--- EXERCISE TEXT ---

Sabbath is holy day of rest observed by the followers of Judaism on the seventh day of the week, Saturday. The Torah describes the Sabbath as a reminder of God's rest after the Creation. The Sabbath is also the celebration the Hebrews' liberation from Egypt. The specific kinds of work prohibited in scripture include the lighting of fire, plowing, harvesting, and cooking. During the Sabbath, Jews eat more elaborately and leisurely. The Sabbath is a day for the family to get together to enjoy each other’s company and to rest up for the upcoming week.

Bar Mitzvah

"Bar Mitzvah" literally means "son of the commandment." "Bar" is "son" in Aramaic, and "Mitzvah" means "commandment" in both Hebrew and Aramaic. Under Jewish Law, children do not need to observe the commandments, but are encouraged to do so to learn the obligations they will have as adults. At the age of 13 (12 for girls), children become obligated to observe the commandments. The Bar Mitzvah ceremony formally marks the crossing over from childhood to adulthood. At this age, they have right to take part in leading religious services, to count as a member of the Synagogue, to form binding contracts, to testify before religious courts and to marry.

Yom Kippur

Yom Kippur is a holiday that falls on the tenth day of the month of Tishri in the Jewish calendar. (September or October on the American calendar.) It is the most important day of the Ten Penitential Days, which begins the New Year. Yom Kippur is the most sacred of all Jewish holidays. Yom Kippur is a day for confession, repentance, and prayers for forgiveness of wrongdoings committed during the year against God and His covenant. It is also the day in which a Jewish person’s fate is set for the upcoming year. Jewish people spend the day fasting and almost never ending prayer.

--- DATA EXTRACTS ---

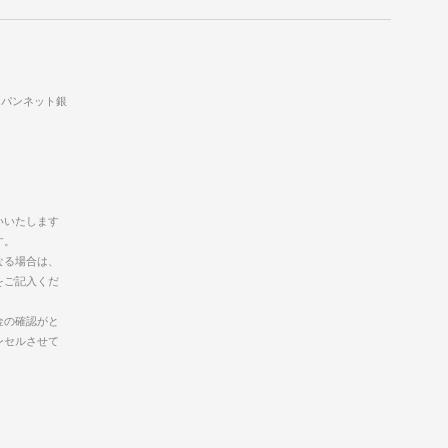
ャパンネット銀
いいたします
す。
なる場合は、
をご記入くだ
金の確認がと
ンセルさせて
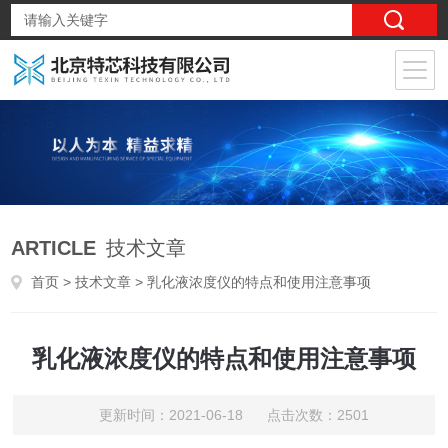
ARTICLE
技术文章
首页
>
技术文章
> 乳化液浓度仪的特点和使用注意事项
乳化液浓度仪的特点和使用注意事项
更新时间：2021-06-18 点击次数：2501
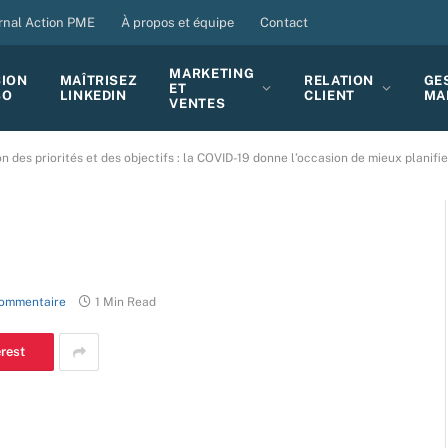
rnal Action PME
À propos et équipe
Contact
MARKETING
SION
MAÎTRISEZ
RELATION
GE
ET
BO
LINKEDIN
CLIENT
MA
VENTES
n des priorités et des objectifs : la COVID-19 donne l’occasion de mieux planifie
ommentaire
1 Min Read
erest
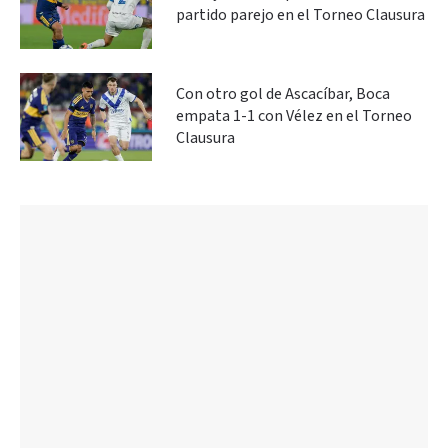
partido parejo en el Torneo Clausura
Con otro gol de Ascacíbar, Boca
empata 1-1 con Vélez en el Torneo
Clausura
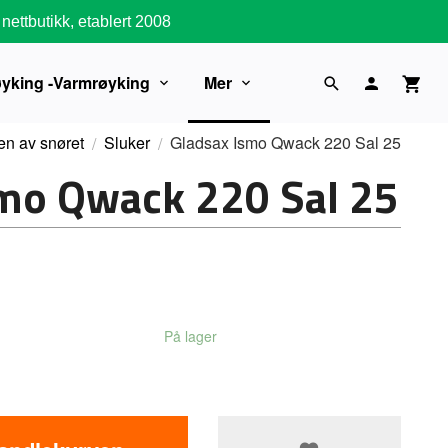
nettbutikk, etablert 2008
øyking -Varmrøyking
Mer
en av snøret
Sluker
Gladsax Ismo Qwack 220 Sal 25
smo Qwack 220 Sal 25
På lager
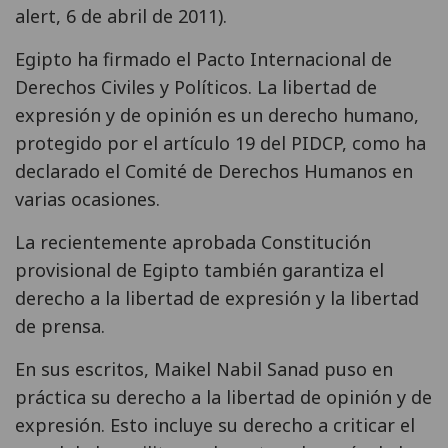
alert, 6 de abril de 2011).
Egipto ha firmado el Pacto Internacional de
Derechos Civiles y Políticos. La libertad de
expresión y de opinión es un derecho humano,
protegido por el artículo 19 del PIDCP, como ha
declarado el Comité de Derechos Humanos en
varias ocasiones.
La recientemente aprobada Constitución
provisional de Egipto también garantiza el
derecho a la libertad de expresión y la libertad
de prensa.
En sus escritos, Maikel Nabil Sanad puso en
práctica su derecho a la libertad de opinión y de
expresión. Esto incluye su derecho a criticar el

---
--- DATA EXTRACTS ---

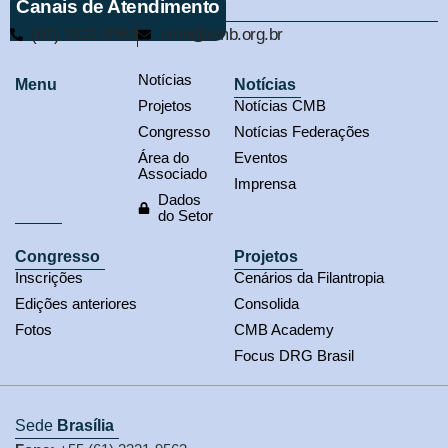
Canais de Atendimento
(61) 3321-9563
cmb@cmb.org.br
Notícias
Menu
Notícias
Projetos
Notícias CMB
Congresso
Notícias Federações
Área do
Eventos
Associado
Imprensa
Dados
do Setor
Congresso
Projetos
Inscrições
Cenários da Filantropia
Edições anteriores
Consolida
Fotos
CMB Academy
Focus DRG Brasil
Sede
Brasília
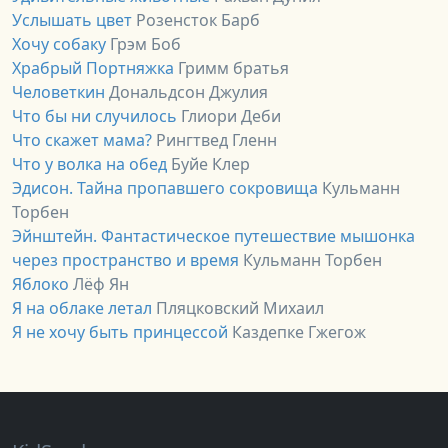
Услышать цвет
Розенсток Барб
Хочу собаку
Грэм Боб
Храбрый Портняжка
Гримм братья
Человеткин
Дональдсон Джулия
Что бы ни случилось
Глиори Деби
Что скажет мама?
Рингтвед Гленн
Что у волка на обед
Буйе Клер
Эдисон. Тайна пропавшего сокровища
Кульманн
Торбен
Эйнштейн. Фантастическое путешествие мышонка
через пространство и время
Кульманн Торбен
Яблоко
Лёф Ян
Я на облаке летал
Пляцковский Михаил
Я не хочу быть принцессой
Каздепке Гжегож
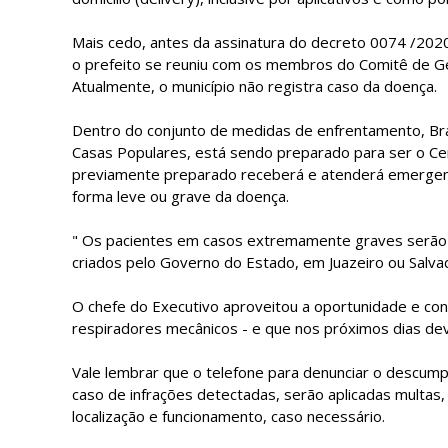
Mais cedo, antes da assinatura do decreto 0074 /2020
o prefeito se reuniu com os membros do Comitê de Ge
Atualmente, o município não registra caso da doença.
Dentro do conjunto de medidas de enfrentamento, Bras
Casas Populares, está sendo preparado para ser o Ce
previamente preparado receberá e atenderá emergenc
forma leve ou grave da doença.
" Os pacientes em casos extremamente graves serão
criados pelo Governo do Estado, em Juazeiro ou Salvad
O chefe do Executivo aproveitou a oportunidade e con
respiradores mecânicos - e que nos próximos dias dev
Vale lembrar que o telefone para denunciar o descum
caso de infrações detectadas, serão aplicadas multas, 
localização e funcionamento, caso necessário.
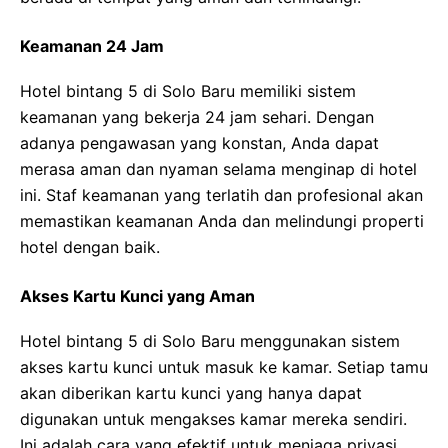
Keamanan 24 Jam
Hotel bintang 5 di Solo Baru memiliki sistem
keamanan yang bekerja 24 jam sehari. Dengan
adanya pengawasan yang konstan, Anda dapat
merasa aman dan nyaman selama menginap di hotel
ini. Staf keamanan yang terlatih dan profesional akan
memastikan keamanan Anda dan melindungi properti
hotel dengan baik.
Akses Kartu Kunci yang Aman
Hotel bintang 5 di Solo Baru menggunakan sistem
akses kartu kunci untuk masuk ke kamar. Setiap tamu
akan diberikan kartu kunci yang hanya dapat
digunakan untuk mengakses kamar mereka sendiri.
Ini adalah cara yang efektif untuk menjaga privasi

---

**ACTION ITEM:** Please reproduce the text on Jewish observances word for word, from start to finish.

**TASK RESULT:**
Sabbath is holy day of rest observed by the followers of Judaism on the seventh day of the week, Saturday. The Torah describes the Sabbath as a reminder of God's rest after the Creation. The Sabbath is also the celebration the Hebrews' liberation from Egypt. The specific kinds of work prohibited in scripture include the lighting of fire, plowing, harvesting, and cooking. During the Sabbath, Jews eat more elaborately and leisurely. The Sabbath is a day for the family to get together to enjoy each other’s company and to rest up for the upcoming week.

Bar Mitzvah

"Bar Mitzvah" literally means "son of the commandment." "Bar" is "son" in Aramaic, and "Mitzvah" means "commandment" in both Hebrew and Aramaic. Under Jewish Law, children do not need to observe the commandments, but are encouraged to do so to learn the obligations they will have as adults. At the age of 13 (12 for girls), children become obligated to observe the commandments. The Bar Mitzvah ceremony formally marks the crossing over from childhood to adulthood. At this age, they have right to take part in leading religious services, to count as a member of the Synagogue, to form binding contracts, to testify before religious courts and to marry.

Yom Kippur

Yom Kippur is a holiday that falls on the tenth day of the month of Tishri in the Jewish calendar. (September or October on the American calendar.) It is the most important day of the Ten Penitential Days, which begins the New Year. Yom Kippur is the most sacred of all Jewish holidays. Yom Kippur is a day for confession, repentance, and prayers for forgiveness of wrongdoings committed during the year against God and His covenant. It is also the day in which a Jewish person’s fate is set for the upcoming year. Jewish people spend the day fasting and almost never ending prayer.